We didn’t sleep much in those first weeks, he and I. All his little body seemed able to handle was about 45 minutes at a time, unless I was holding him. My days were spent on the bed in our guest room, watching movies and snuggling my baby, so afraid to lie down with him and close my eyes, lest I roll over onto him and crush him as I had been warned so often by the nurses.
The nights were the worst of it. My husband was a medical resident with brutal hours and immeasurable stress, so when Jacob’s screams pierced the dark, I wasn’t only worried about my newborn’s sleep. One early morning, in an act of desperation, I returned to the guest room, tucked Jacob into the crook of my arm, and gently laid us down together. His cries quieted and breath slowed, and as I breathed I tried to let our closeness calm my fears.

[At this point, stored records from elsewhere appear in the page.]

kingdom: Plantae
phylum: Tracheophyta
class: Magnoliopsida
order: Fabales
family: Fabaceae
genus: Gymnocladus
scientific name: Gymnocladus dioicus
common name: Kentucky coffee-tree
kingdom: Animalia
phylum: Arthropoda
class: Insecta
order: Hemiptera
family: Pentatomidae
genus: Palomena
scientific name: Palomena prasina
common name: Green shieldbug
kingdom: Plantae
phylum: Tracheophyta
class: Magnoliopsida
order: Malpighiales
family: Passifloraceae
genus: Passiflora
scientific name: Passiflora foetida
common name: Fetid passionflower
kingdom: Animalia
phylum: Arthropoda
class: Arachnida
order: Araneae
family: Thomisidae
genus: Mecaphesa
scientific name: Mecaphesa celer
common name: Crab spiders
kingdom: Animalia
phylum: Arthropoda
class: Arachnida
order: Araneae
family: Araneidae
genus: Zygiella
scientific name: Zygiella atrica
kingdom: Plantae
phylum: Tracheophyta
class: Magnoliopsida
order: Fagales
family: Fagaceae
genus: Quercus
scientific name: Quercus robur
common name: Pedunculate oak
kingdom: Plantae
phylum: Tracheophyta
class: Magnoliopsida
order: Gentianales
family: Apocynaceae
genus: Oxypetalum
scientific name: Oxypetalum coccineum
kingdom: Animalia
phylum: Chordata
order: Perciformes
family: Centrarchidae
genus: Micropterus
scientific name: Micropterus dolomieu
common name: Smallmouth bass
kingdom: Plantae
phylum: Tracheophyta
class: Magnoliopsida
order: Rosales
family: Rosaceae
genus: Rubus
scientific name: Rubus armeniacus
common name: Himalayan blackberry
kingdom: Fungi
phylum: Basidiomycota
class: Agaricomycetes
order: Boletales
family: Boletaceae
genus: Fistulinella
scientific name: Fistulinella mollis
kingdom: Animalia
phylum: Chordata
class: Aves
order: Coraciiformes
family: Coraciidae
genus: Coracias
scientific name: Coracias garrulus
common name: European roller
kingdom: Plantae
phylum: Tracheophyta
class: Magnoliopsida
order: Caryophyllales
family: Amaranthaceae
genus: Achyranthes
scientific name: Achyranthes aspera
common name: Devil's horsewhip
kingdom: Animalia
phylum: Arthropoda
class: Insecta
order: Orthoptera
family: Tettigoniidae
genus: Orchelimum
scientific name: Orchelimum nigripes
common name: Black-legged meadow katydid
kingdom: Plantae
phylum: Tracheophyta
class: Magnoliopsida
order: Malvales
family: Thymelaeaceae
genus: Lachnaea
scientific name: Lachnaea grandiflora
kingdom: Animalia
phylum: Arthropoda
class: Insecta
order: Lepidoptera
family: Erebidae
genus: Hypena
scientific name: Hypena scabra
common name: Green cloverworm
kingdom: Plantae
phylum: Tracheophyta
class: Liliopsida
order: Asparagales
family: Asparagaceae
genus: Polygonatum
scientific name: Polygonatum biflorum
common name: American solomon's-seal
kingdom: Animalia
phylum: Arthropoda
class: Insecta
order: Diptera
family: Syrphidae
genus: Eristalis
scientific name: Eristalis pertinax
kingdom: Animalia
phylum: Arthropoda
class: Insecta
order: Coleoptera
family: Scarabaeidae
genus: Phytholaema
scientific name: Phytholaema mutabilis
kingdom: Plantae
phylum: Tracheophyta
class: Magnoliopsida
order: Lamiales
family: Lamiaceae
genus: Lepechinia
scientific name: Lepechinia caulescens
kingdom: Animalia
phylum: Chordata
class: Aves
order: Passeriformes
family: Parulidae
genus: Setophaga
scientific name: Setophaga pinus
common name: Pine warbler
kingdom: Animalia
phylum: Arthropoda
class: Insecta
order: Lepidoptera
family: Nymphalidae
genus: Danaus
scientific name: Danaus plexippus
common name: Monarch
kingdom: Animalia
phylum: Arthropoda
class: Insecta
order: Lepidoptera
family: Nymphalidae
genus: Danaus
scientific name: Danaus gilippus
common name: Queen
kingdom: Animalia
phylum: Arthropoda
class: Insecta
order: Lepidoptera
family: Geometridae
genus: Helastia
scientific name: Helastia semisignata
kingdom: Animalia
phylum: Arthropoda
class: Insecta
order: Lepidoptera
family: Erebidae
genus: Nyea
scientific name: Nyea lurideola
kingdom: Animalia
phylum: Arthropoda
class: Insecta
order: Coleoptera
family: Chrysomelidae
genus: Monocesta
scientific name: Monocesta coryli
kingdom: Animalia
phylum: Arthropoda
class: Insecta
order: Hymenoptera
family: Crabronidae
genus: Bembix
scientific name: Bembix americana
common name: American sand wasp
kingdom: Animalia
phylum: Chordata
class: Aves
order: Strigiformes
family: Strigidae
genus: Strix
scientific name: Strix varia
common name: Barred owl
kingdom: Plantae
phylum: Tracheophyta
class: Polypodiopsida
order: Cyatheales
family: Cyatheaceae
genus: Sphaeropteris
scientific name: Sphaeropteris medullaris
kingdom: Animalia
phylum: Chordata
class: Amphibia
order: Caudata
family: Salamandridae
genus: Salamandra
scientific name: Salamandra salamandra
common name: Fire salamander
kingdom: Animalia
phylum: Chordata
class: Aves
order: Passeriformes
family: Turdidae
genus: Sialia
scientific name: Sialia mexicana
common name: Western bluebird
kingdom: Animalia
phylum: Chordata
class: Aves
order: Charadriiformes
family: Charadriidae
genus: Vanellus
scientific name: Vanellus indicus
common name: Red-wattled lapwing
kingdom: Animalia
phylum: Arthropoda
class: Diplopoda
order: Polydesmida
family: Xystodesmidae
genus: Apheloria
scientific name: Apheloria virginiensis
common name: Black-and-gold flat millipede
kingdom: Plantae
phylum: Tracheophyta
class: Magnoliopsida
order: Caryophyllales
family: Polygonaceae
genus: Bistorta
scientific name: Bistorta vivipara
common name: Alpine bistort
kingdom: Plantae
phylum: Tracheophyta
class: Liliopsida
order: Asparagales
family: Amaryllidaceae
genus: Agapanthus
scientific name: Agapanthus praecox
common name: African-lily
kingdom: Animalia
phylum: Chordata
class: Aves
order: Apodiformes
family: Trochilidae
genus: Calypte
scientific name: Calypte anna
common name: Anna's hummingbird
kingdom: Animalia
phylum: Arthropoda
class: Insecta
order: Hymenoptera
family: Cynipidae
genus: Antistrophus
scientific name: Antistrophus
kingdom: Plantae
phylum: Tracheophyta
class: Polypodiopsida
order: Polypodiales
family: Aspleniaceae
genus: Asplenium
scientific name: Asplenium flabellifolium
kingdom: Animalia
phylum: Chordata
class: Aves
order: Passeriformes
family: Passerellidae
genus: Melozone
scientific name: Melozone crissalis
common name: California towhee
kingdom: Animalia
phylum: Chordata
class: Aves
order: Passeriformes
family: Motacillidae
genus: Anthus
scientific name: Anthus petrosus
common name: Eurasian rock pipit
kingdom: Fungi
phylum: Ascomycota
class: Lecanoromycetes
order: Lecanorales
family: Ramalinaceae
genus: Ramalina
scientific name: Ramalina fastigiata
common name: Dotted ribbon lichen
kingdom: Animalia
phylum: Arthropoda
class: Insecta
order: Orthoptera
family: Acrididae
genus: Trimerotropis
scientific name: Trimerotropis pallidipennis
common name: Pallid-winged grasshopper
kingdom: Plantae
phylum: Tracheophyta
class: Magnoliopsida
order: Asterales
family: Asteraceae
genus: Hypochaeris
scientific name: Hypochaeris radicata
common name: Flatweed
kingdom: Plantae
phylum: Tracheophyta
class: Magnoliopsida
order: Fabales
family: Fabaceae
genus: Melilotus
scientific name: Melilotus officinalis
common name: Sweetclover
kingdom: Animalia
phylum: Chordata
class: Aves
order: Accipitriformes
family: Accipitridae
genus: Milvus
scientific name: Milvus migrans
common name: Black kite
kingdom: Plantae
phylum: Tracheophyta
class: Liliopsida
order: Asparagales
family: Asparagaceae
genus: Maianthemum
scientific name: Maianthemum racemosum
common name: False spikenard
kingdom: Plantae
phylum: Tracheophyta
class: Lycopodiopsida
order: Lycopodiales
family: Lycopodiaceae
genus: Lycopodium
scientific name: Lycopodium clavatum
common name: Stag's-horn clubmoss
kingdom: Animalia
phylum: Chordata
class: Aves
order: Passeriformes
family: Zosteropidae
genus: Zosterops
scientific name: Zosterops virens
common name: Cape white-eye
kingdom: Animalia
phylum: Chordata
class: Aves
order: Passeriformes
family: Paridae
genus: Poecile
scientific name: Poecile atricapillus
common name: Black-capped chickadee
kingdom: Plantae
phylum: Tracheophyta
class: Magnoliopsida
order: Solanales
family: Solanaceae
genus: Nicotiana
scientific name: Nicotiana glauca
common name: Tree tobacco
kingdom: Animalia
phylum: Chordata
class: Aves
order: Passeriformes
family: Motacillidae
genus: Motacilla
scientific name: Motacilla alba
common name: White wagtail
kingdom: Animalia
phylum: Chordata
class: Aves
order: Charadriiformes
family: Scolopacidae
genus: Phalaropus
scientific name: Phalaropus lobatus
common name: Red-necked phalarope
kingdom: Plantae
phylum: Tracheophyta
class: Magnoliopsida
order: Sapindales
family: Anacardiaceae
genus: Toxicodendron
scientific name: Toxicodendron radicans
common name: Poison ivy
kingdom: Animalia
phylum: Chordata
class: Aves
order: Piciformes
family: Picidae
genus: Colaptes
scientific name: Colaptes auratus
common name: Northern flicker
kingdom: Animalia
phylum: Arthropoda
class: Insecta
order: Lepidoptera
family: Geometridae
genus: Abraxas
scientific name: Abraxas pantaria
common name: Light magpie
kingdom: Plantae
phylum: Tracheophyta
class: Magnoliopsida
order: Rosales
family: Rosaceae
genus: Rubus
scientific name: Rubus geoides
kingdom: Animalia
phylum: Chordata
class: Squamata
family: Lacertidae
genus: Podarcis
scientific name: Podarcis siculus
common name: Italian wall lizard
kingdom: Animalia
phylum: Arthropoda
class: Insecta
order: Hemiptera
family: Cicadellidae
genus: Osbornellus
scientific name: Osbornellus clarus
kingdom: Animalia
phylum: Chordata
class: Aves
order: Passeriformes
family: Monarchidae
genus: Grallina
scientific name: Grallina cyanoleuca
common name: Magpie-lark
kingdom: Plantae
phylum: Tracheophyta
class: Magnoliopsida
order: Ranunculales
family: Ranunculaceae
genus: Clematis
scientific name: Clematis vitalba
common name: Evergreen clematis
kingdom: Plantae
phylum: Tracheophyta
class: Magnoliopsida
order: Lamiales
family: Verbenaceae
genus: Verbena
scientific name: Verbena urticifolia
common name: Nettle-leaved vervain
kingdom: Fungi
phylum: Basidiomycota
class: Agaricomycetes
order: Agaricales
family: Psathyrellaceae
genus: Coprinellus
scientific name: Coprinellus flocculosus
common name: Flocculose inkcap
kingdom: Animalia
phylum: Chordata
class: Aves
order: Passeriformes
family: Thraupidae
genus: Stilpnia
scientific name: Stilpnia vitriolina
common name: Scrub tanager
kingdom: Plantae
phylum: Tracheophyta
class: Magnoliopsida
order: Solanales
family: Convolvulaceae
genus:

Seven years later, we know now that his body is especially sensitive, thanks to his beautiful, neurodivergent brain. He craves closeness, but on his own terms. I often sense the need to ask before I snuggle him, and I am the one whose touch he allows the most. We still watch movies together, now on the couch, shoulder to shoulder. He presses his leg into mine, leaning his head against me. Sometimes he likes it when I rest my head on his, too. When it’s time for bed, he likes me to crawl in next to him, pinned between his body and the wall, so I can read him his favorite bedtime book. I measure my breaths and modulate my voice and witness him drifting off.
In sleep, his face doesn’t look all that different than it did as a baby.
I think about that first night in the guest room, my heart pounding wildly as I weighed the odds of lying down next to him and offering him my presence so he—we—could sleep.
Please, I whispered into the darkness, please keep him safe. Let me wake if he is in danger. Please.
My face turned toward his, his breath on my cheek, I succumbed to the sweetness of this moment that was ours alone. I closed my eyes, breathed deeply, and slept. I slept and he slept, and we lay together breathing until rays of sun crept through the window and danced upon the bed.
He was awake, watching me, quiet and content.
When we rose, I gave him a bottle, because that’s what worked for him.